We are given 4 different items with the following frequency:
Item A: 9 times
Item B: 9 times
Item C: 6 times
Item D: 3 times
How many combinations of these items can we produce that contain at most 3 different items, e.g.
Combination 1: 0 times item A, 1 times item B, 3 times item C, 3 times item D.
My solution is $10*10*7*4-9*9*6*3$. We have 10 ways of taking item A (either 0 times, 1, times, …, 9 times), 10 ways of taking item B, 7 of taking item C and 3 of taking item D. From this solution I subtract all the combinations that take exactly 4 different items.
But my friend states that the solution should be $2*(10*7*4)+10*10*7+10*10*4$ where you count the possible combination for each case of leaving this item out.
Which one of us is right?
Best Answer
$2 \cdot (10 \cdot 7 \cdot 4) + 10 \cdot 10 \cdot 7 + 10 \cdot 10 \cdot 4 ~$ has duplicates.

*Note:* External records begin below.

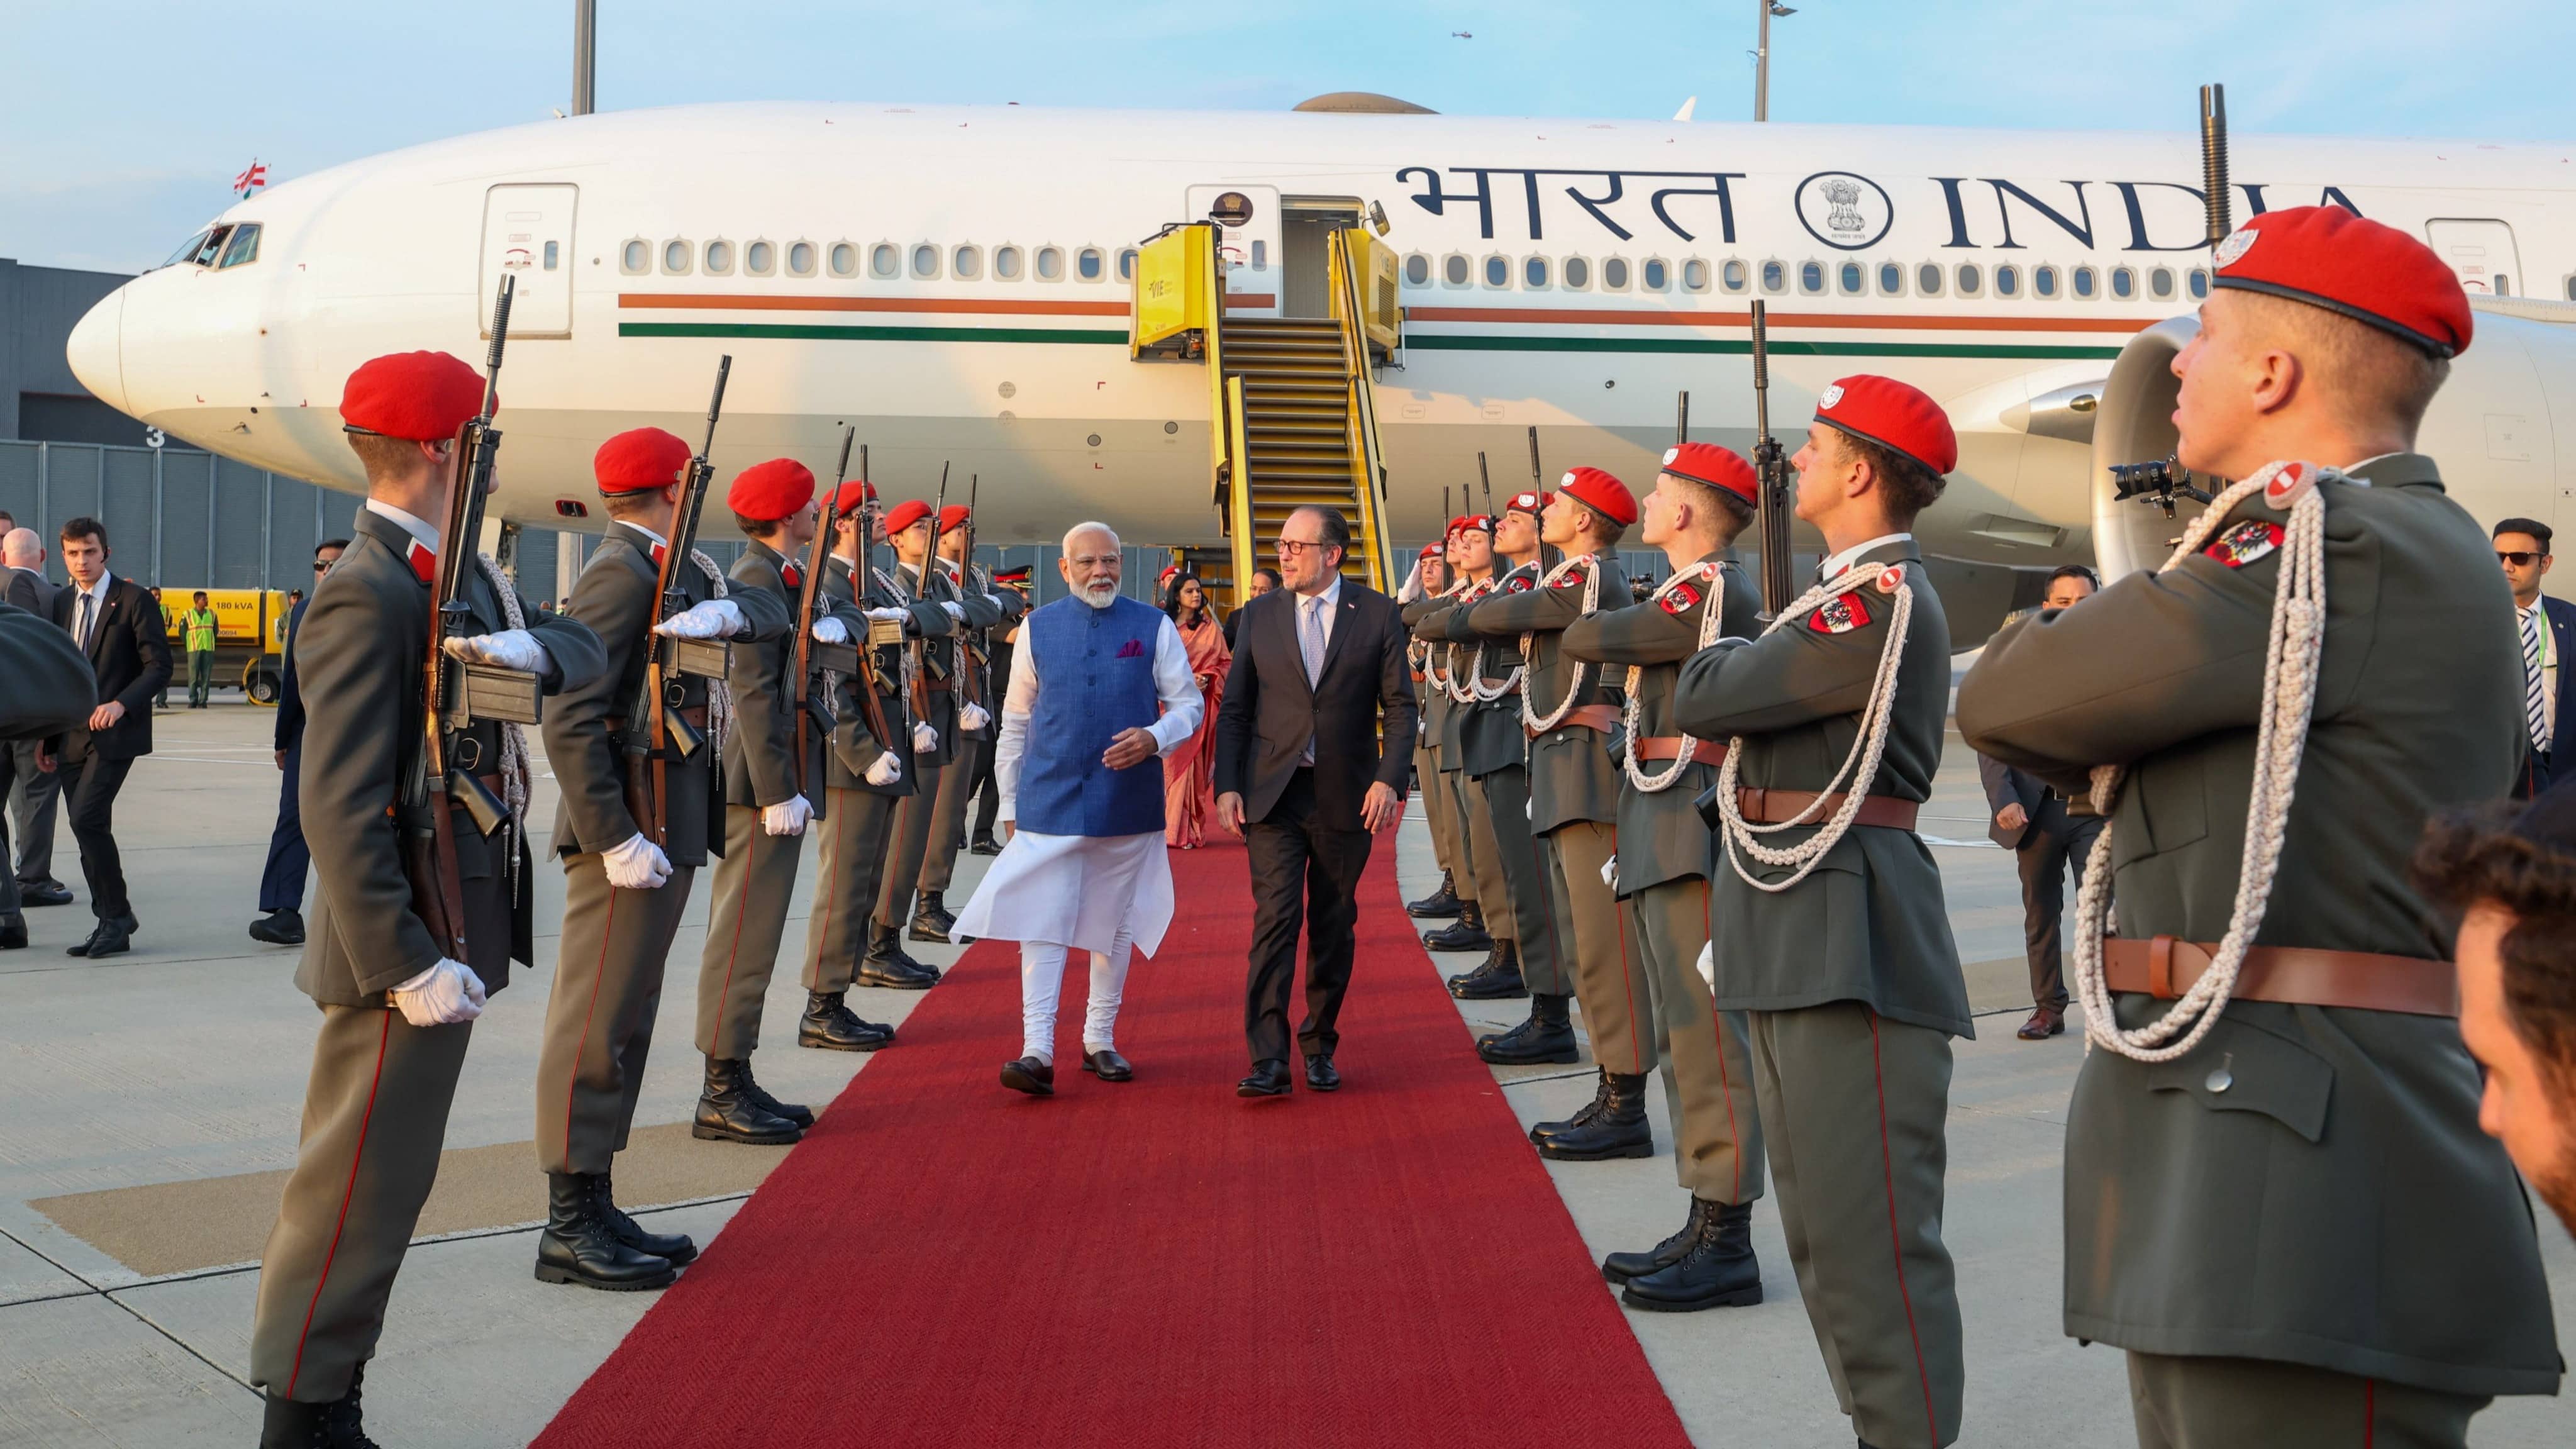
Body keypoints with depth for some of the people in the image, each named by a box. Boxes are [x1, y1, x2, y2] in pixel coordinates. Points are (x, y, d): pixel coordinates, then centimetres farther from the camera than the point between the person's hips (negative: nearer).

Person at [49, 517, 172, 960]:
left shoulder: (134, 600, -4)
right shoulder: (62, 603, 14)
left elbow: (159, 666, -7)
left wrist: (120, 704, -20)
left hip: (114, 732, -6)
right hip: (72, 735, 6)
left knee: (88, 818, -18)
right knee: (87, 828, 5)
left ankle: (118, 915, -6)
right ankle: (109, 924, 12)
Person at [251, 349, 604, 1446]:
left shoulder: (460, 570, 9)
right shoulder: (368, 594, -20)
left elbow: (585, 651, 8)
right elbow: (340, 809, -24)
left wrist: (530, 645, -15)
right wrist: (408, 964, -25)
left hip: (455, 930, 10)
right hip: (409, 942, -10)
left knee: (387, 1176, 17)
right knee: (364, 1180, -1)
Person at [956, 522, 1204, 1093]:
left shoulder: (1154, 628, 2)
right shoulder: (1037, 629, 5)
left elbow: (1188, 704, 4)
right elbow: (1015, 722, 10)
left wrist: (1154, 738, -17)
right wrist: (1009, 803, 8)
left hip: (1127, 804, 0)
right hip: (1048, 804, 0)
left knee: (1115, 924, 10)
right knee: (1042, 924, -8)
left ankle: (1100, 1040, 23)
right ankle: (1037, 1051, -9)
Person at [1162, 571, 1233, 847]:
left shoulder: (1210, 628, 9)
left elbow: (1225, 662, 9)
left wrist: (1207, 679, -9)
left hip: (1199, 705, 0)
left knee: (1192, 764, -3)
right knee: (1168, 763, -3)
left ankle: (1189, 830, -1)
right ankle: (1165, 827, 3)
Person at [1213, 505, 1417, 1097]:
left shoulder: (1377, 614, 1)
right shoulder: (1260, 615, 6)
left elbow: (1399, 706, 1)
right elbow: (1234, 709, 7)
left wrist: (1390, 780, -12)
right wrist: (1227, 786, -3)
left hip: (1346, 797, 0)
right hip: (1273, 794, 0)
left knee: (1334, 926, 8)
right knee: (1275, 919, -9)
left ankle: (1319, 1046, 23)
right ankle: (1268, 1060, -10)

For example, when you leave out item $A$ and count combinations with items $B, C$ and $D$, it also counts combinations where there are only items $C$ and $D$.Now when you leave out item $B$ and count combinations with items $A, C$ and $D$, it again counts combinations where only items $C$ and $D$ are present.
Your work is correct. Also note it includes combination where you do not pick any of the items. In case you must pick at least one item, you will have to subtract $1$ from your answer.